Return every line of each row below without changing a single character.

■ ■ ■ ■ ■ ■ ■

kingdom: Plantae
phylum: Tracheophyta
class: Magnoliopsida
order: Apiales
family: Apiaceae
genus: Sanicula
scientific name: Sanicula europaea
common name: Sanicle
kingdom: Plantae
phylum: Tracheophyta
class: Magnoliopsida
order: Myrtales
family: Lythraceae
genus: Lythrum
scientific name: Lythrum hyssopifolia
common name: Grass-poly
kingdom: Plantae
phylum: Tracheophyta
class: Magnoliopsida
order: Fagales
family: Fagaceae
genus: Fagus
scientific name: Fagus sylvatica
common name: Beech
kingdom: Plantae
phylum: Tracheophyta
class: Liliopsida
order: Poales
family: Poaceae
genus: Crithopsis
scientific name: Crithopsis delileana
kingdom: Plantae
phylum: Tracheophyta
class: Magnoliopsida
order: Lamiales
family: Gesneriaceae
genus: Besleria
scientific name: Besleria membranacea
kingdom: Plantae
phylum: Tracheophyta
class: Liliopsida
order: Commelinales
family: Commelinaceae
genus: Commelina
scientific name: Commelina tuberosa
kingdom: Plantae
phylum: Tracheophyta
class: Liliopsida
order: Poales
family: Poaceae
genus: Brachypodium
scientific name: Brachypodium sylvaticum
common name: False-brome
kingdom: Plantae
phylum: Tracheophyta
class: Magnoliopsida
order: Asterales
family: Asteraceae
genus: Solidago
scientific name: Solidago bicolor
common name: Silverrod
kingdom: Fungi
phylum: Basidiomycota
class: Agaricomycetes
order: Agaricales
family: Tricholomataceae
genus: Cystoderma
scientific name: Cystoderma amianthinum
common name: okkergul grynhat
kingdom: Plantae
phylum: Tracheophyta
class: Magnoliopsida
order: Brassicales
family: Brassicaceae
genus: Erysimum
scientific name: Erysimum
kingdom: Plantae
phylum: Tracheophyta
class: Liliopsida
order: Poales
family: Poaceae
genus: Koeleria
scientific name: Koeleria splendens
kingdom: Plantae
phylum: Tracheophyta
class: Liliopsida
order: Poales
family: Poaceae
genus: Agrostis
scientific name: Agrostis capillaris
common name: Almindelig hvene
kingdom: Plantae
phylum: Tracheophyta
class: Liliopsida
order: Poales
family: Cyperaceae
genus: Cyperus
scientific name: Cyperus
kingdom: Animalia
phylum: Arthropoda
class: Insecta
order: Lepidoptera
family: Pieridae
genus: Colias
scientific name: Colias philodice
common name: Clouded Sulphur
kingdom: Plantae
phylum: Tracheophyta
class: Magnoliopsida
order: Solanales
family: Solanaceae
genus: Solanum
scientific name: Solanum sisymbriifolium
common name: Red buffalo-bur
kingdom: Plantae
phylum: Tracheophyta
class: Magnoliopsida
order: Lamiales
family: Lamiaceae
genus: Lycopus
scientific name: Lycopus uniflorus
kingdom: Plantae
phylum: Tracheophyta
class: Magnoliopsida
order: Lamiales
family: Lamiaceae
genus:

■ ■ ■ ■ ■ ■ ■

CORRECT OUTPUT -
kingdom: Plantae
phylum: Tracheophyta
class: Magnoliopsida
order: Apiales
family: Apiaceae
genus: Sanicula
scientific name: Sanicula europaea
common name: Sanicle
kingdom: Plantae
phylum: Tracheophyta
class: Magnoliopsida
order: Myrtales
family: Lythraceae
genus: Lythrum
scientific name: Lythrum hyssopifolia
common name: Grass-poly
kingdom: Plantae
phylum: Tracheophyta
class: Magnoliopsida
order: Fagales
family: Fagaceae
genus: Fagus
scientific name: Fagus sylvatica
common name: Beech
kingdom: Plantae
phylum: Tracheophyta
class: Liliopsida
order: Poales
family: Poaceae
genus: Crithopsis
scientific name: Crithopsis delileana
kingdom: Plantae
phylum: Tracheophyta
class: Magnoliopsida
order: Lamiales
family: Gesneriaceae
genus: Besleria
scientific name: Besleria membranacea
kingdom: Plantae
phylum: Tracheophyta
class: Liliopsida
order: Commelinales
family: Commelinaceae
genus: Commelina
scientific name: Commelina tuberosa
kingdom: Plantae
phylum: Tracheophyta
class: Liliopsida
order: Poales
family: Poaceae
genus: Brachypodium
scientific name: Brachypodium sylvaticum
common name: False-brome
kingdom: Plantae
phylum: Tracheophyta
class: Magnoliopsida
order: Asterales
family: Asteraceae
genus: Solidago
scientific name: Solidago bicolor
common name: Silverrod
kingdom: Fungi
phylum: Basidiomycota
class: Agaricomycetes
order: Agaricales
family: Tricholomataceae
genus: Cystoderma
scientific name: Cystoderma amianthinum
common name: okkergul grynhat
kingdom: Plantae
phylum: Tracheophyta
class: Magnoliopsida
order: Brassicales
family: Brassicaceae
genus: Erysimum
scientific name: Erysimum
kingdom: Plantae
phylum: Tracheophyta
class: Liliopsida
order: Poales
family: Poaceae
genus: Koeleria
scientific name: Koeleria splendens
kingdom: Plantae
phylum: Tracheophyta
class: Liliopsida
order: Poales
family: Poaceae
genus: Agrostis
scientific name: Agrostis capillaris
common name: Almindelig hvene
kingdom: Plantae
phylum: Tracheophyta
class: Liliopsida
order: Poales
family: Cyperaceae
genus: Cyperus
scientific name: Cyperus
kingdom: Animalia
phylum: Arthropoda
class: Insecta
order: Lepidoptera
family: Pieridae
genus: Colias
scientific name: Colias philodice
common name: Clouded Sulphur
kingdom: Plantae
phylum: Tracheophyta
class: Magnoliopsida
order: Solanales
family: Solanaceae
genus: Solanum
scientific name: Solanum sisymbriifolium
common name: Red buffalo-bur
kingdom: Plantae
phylum: Tracheophyta
class: Magnoliopsida
order: Lamiales
family: Lamiaceae
genus: Lycopus
scientific name: Lycopus uniflorus
kingdom: Plantae
phylum: Tracheophyta
class: Magnoliopsida
order: Lamiales
family: Lamiaceae
genus:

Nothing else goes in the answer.